--- Start ---
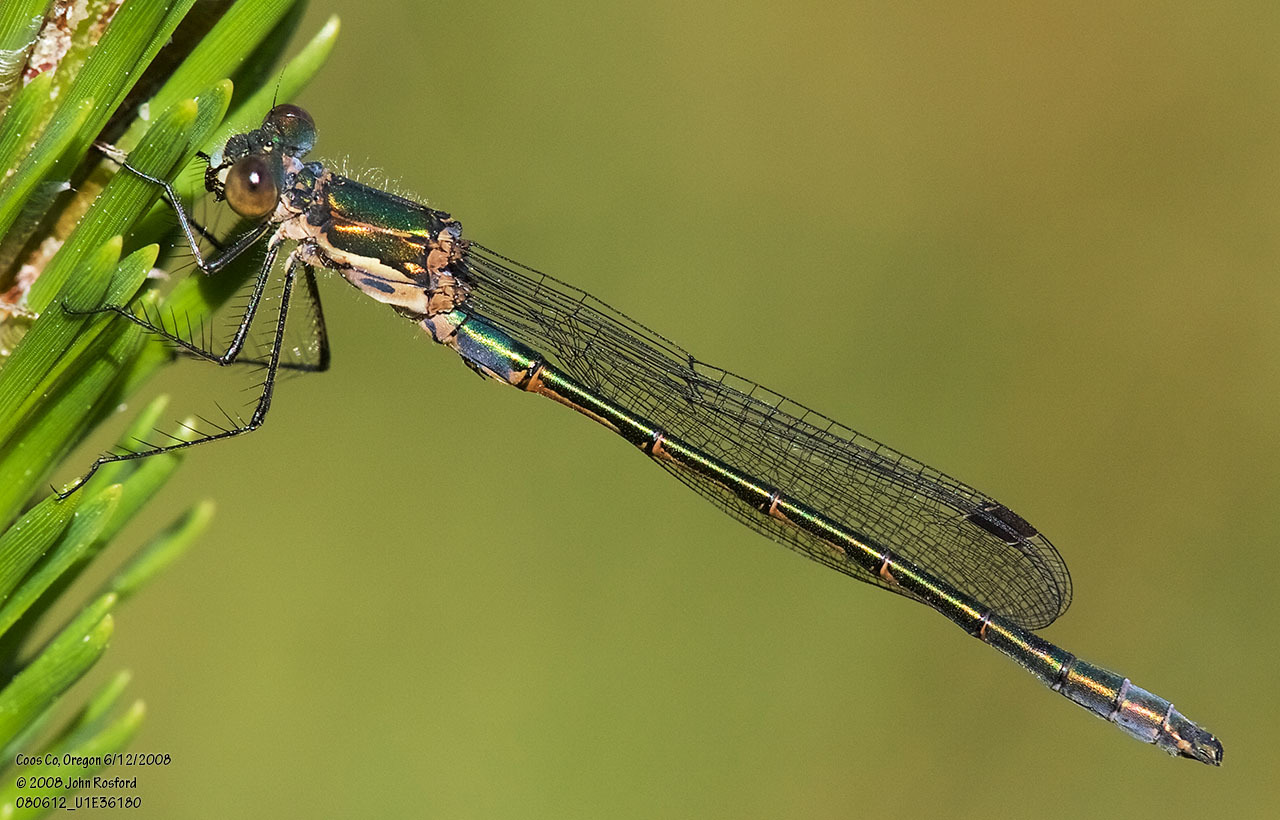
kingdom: Animalia
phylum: Arthropoda
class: Insecta
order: Odonata
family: Lestidae
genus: Lestes
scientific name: Lestes dryas
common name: Scarce emerald damselfly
--- End ---
● TASK REQUIREMENTS: Copy every line of the material above word for word, leaving out the picture.

● ANSWER BELOW:
kingdom: Animalia
phylum: Arthropoda
class: Insecta
order: Odonata
family: Lestidae
genus: Lestes
scientific name: Lestes dryas
common name: Scarce emerald damselfly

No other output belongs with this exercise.